Knick- und höhenverstellbarer Schwenkschieber
Der modernste Dreh- und Angelpunkt für die Einsortierung eines Kinderwagens als flexibel der Schiebebügel. Mag seine Höhenverstellbarkeit noch ohne weiteres einleuchten, da sie unterschiedlich großen Eltern bequemes Schieben ermöglicht – doch spätestens beim Feintuning neigen Eltern mit Blick auf die Preisliste gerne zur Abwehr: Ist dessen Schwenkbarkeit nicht dem teuer erkauften Bereich überflüssigen Schnickschnacks zuzuordnen?
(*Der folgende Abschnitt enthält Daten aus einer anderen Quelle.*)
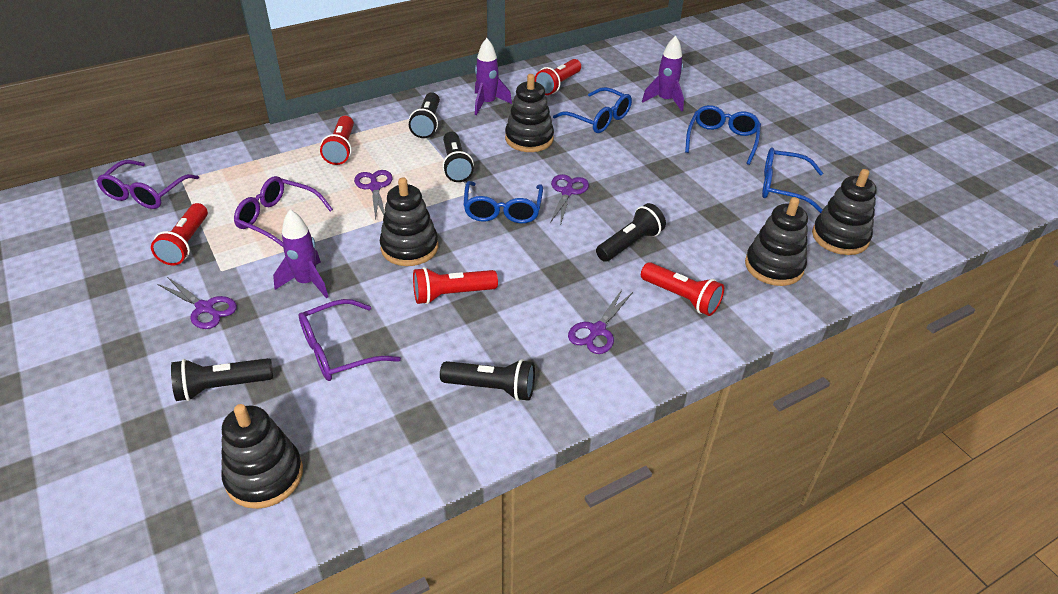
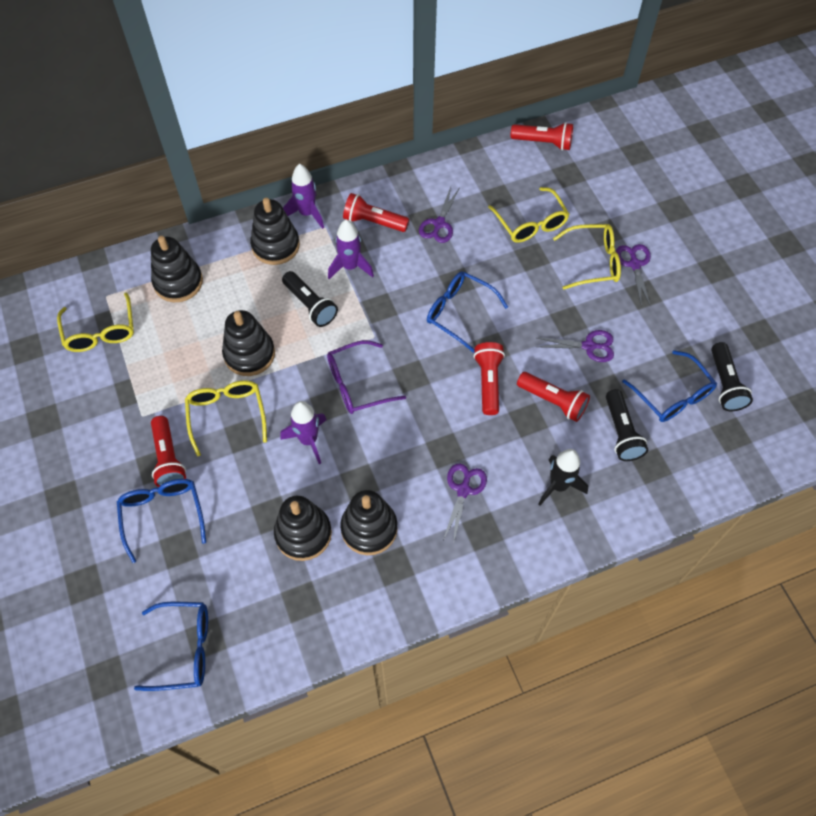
black flashlight: 5 -> 3
black rocket: 0 -> 1
purple glasses: 3 -> 1
yellow glasses: 0 -> 4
Bei Kontaktaufnahme mit dem Ferrara lässt sich diese Ansicht eindrucksvoll revidieren: Nur ein Handgriff ist für den Wechsel vom Panorama- zum Elternblick des Kindes notwendig. Zusätzlich hat man die Option, den Sportsitz selbst in Fahrt – oder Gegenfahrtrichtung zu drehen und einen Adapter als Schnittstelle für einen Autositz zu nutzen.
Scheinkomfort Handbremse
Der flexible Ansatz setzt sich fort bei der verstellbaren Rückenlehne – nur leider nicht bis in die komplett Waagrechte, doch immerhin ist optional eine aufsetzbare Babytragetasche erhältlich. Die Fahrwerkskomponenten sind auf viele Geländeanforderungen abgestimmt: Mit den Schwenkrädern vorne zirkelt man sich leicht durch das Großstadtgedränge, arretiert zeigen sie Spurtreue auf unebenem Terrain, Luftbereifung und Einzelradfederung steigern Fahrkomfort und Dämpfungseigenschaften. Kein Muss ist die Handbremse. Produkttests verweisen dies tatsächlich ins fragwürdige Zubehör, das sie das Gewicht, nicht aber die Sicherheit und stattdessen die Wartungsanfälligkeit erhöhen. Investitionsfreudiger muss man deshalb nicht sein: Mit 229 Euro (Amazon) ist er fair bepreist.